= Sun Current newspapers =

Newspapers in Minnesota

The Sun Current are a series of newspapers that are or have been published in Minnesota. As of 2023, two surviving newspapers were edited by Sun Current Newspapers of Eden Prairie, Minnesota, a subsidiary of Adams Publishing Group.

==Historical newspapers==
As of 2017, according to the Minnesota Newspaper Association, the titles included:

• Bloomington Sun Current. Published weekly since before 1994, publication subsequently ceased in November 2018, when it merged with the Richfield Sun Current to form the Bloomington-Richfield Sun Current. The paper was originally published in Bloomington, but later the editorial moved to Eden Prairie. As of 2023, the Minnesota History Center maintained a set of archives of the issues of the Bloomington Sun Current, as did the Bloomington Historical Society at its Old Town Hall Museum.

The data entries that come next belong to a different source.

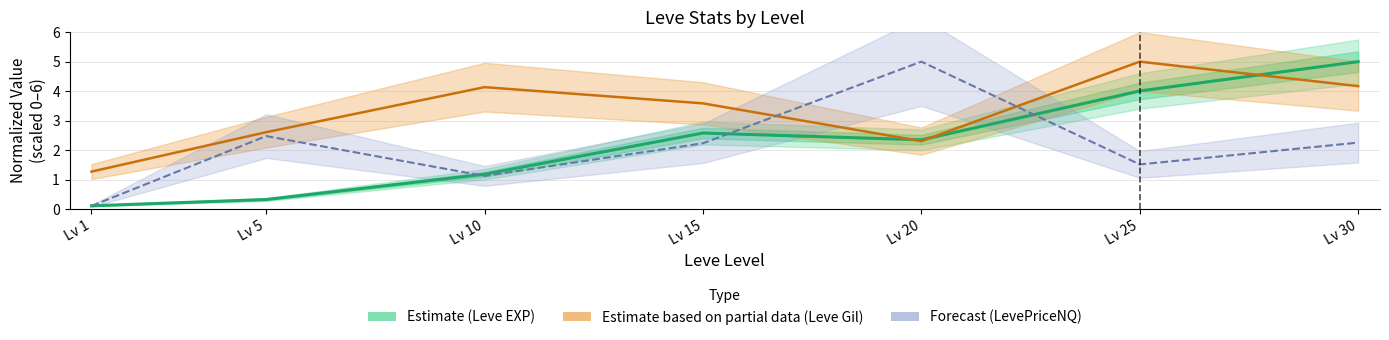

At how many categories does at least one series exceed 4?

4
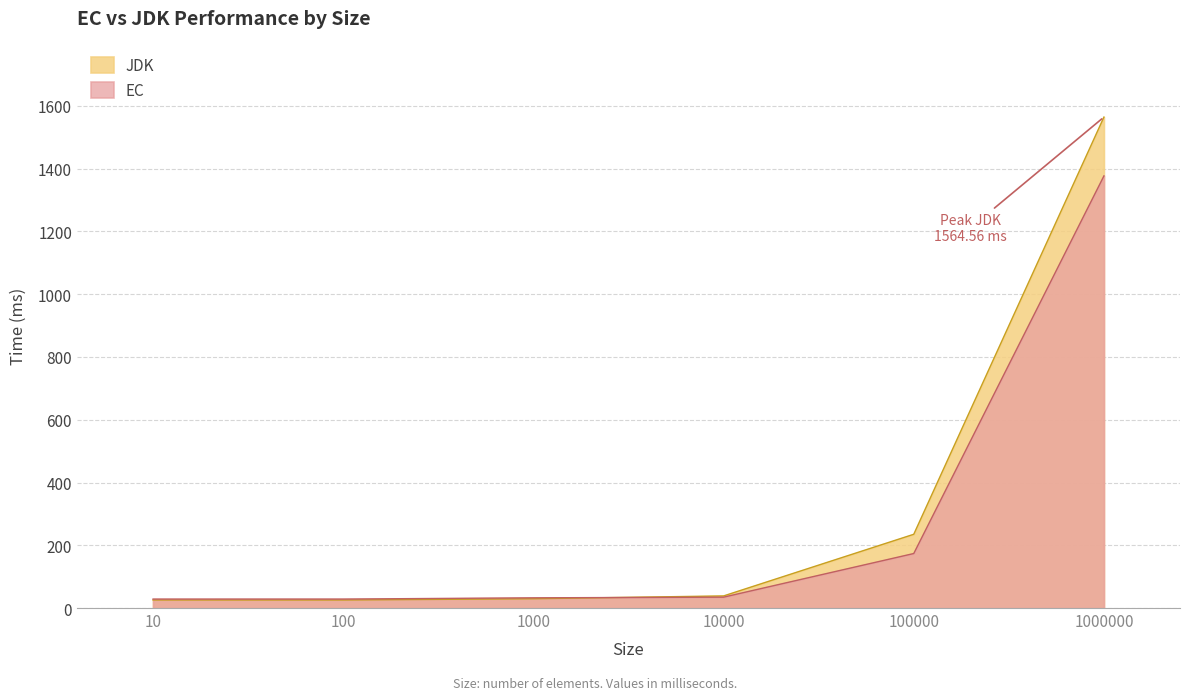

How many intersections are there between JDK and EC?

1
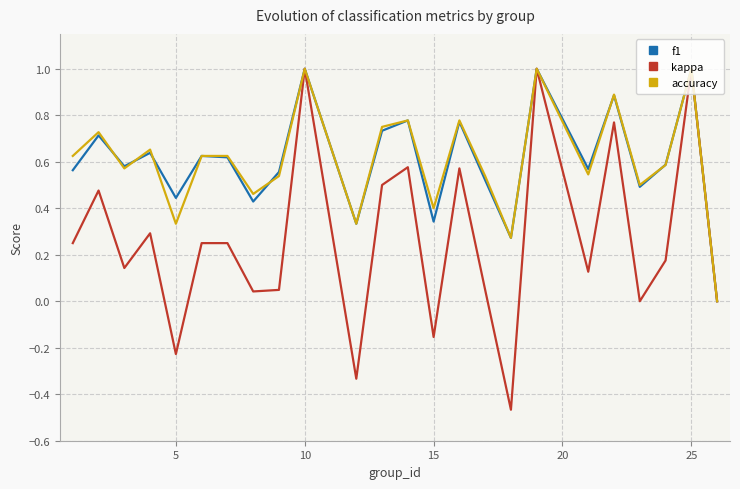

What is the highest value of the f1 series?

1.0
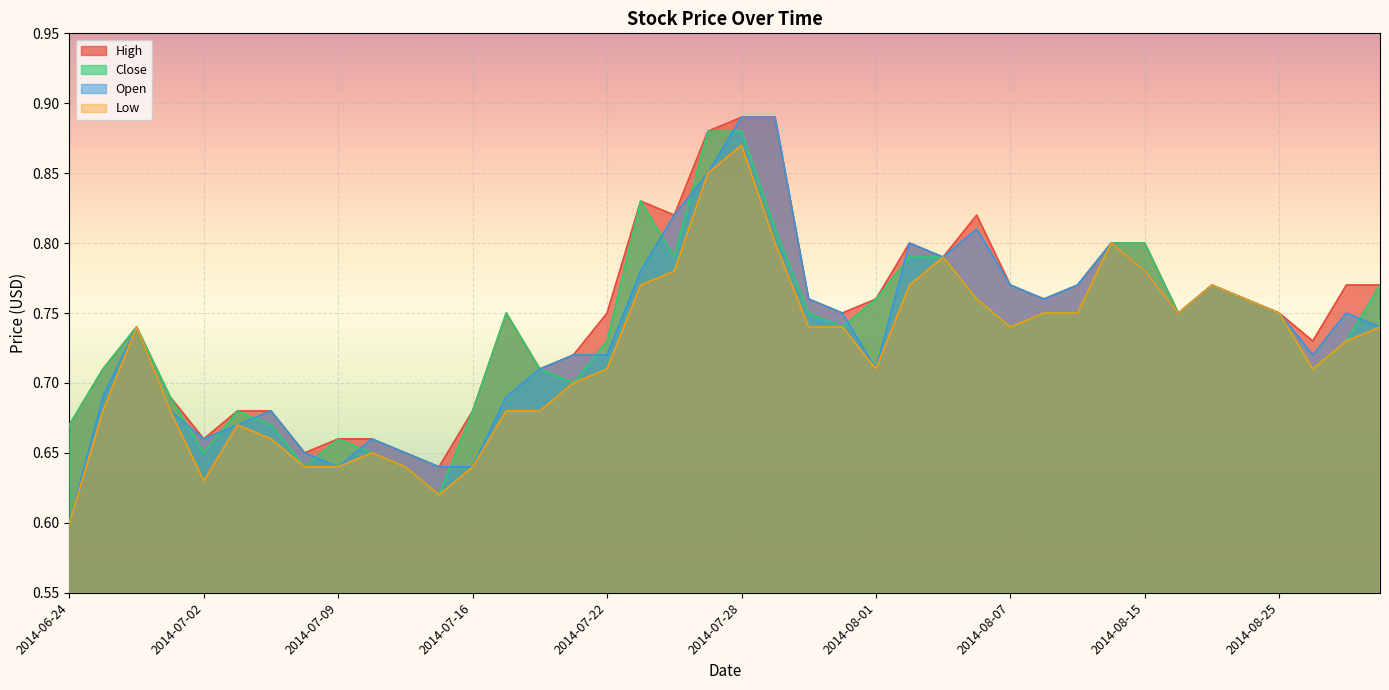

What is the sum of all Open values?

29.4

• Eden Prairie Sun Current. Publication began in September 2002 and ceased in August 2019, when it merged with the Sun Sailor. In its final year the paper was reported to have an average run of 3134 copies. As of 2023, The Minnesota History Center maintained a set of archives of its issues.

• Edina Sun Current, published weekly as of 2023. The paper has been published since July 16, 1984.

• Richfield Sun Current. Publication ceased in 2018 when it merged with the Bloomington Sun Current to form the Bloomington-Richfield Sun Current.

The Edina Sun-Current, Eden Prairie Sun-Current, and Richfield Sun-Current were all distributed in print media and were considered part of the Twin Cities Metro Area market.

==Current newspapers==
As of early 2023, Adams Publishing Group claimed current publication of:

• Bloomington-Richfield Sun Current, published weekly in Eden Prairie since December 2018, resulting from the merger of the Richfield Sun Current and the Bloomington Sun Current; and publication of the aforementioned Edina Sun Current.

==Circulation==
As of 2023, the editorial claimed over 20,000 readers of the Sun Current newspapers. On its July 2019 report, the Minnesota Newspaper Association reported over 3,000 readers for the Eden Prairie Sun Current, over 6,000 for the Edina Sun Current, and over 11,000 for the Bloomington-Richfield Sun Current.

In March 2024, Sun Current announced it was switching to a paid subscription model.